What the meaning of life on this spinning rock? - I mean, I think reinforcement learning researchers maybe think about this from a science perspective more often than a lot of other people, right? As a supervised learning person, you're probably not thinking about the sweep of a lifetime, but reinforcement learning agents are having little lifetimes, little weird, little lifetimes.

And it's hard not to project yourself into their world sometimes. But as far as the meaning of life, so when I turned 42, you may know from, that is a book I read, the-- - "Hitchhiker's Guide to the Galaxy." - "Hitchhiker's Guide to the Galaxy," that that is the meaning of life.

So when I turned 42, I had a meaning of life party where I invited people over and everyone shared their meaning of life. We had slides made up. And so we all sat down and did a slide presentation to each other about the meaning of life. And mine-- - That's great.

- Mine was balance. I think that life is balance. And so the activity at the party, for a 42-year-old, maybe this is a little bit nonstandard, but I found all the little toys and devices that I had that where you had to balance on them. You had to like stand on it and balance or pogo stick I brought, a rip stick, which is like a weird two-wheeled skateboard.
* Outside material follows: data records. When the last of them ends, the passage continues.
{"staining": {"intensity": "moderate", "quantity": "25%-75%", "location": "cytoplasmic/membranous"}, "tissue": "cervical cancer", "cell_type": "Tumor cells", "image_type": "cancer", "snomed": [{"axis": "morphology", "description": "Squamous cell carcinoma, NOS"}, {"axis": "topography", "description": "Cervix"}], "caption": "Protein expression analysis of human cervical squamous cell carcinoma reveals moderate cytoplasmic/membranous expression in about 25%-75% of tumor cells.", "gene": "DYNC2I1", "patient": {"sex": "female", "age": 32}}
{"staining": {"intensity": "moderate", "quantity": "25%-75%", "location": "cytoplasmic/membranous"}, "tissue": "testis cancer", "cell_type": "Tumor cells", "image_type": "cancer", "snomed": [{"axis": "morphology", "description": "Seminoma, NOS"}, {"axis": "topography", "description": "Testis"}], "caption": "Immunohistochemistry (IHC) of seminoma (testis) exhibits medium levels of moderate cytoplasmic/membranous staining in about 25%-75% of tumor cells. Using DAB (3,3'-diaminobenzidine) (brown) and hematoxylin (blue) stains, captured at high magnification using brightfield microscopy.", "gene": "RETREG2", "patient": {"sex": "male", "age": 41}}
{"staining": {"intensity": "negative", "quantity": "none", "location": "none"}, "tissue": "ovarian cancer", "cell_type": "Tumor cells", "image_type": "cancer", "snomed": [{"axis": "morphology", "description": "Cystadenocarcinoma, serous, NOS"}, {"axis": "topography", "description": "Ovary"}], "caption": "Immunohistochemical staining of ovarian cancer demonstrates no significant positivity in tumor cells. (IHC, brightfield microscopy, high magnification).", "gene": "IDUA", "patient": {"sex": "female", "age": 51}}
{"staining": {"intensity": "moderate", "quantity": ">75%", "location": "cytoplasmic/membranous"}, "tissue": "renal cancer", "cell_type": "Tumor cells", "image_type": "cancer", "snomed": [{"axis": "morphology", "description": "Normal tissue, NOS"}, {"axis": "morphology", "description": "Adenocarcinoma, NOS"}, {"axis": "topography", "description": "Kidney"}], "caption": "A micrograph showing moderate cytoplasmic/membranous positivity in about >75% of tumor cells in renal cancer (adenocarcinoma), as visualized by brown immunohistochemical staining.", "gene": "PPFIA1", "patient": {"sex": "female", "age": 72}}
I got a unicycle, but I didn't know how to do it. I now can do it. - I would love watching you try. - Yeah, I'll send you a video. - Absolutely, guys. (laughing) - I'm not great, but I managed. And so balance, yeah. So my wife has a really good one that she sticks to and is probably pretty accurate.

And it has to do with healthy relationships with people that you love and working hard for good causes. But to me, yeah, balance, balance in a word, that works for me. Not too much of anything, 'cause too much of anything is iffy. - That feels like a Rolling Stones song.

I feel like they must be. - You can't always get what you want, but if you try sometimes, you can strike a balance. - Yeah, I think that's how it goes. (laughing) - Michael, it's- - A right to parody. - It's a huge honor to talk to you. This is really fun.

- Oh, not an honor, but- - I've been a big fan of yours. So can't wait to see what you do next in the world of education, the world of parody, in the world of reinforcement learning. Thanks for talking to me. - My pleasure. - Thank you for listening to this conversation with Michael Littman.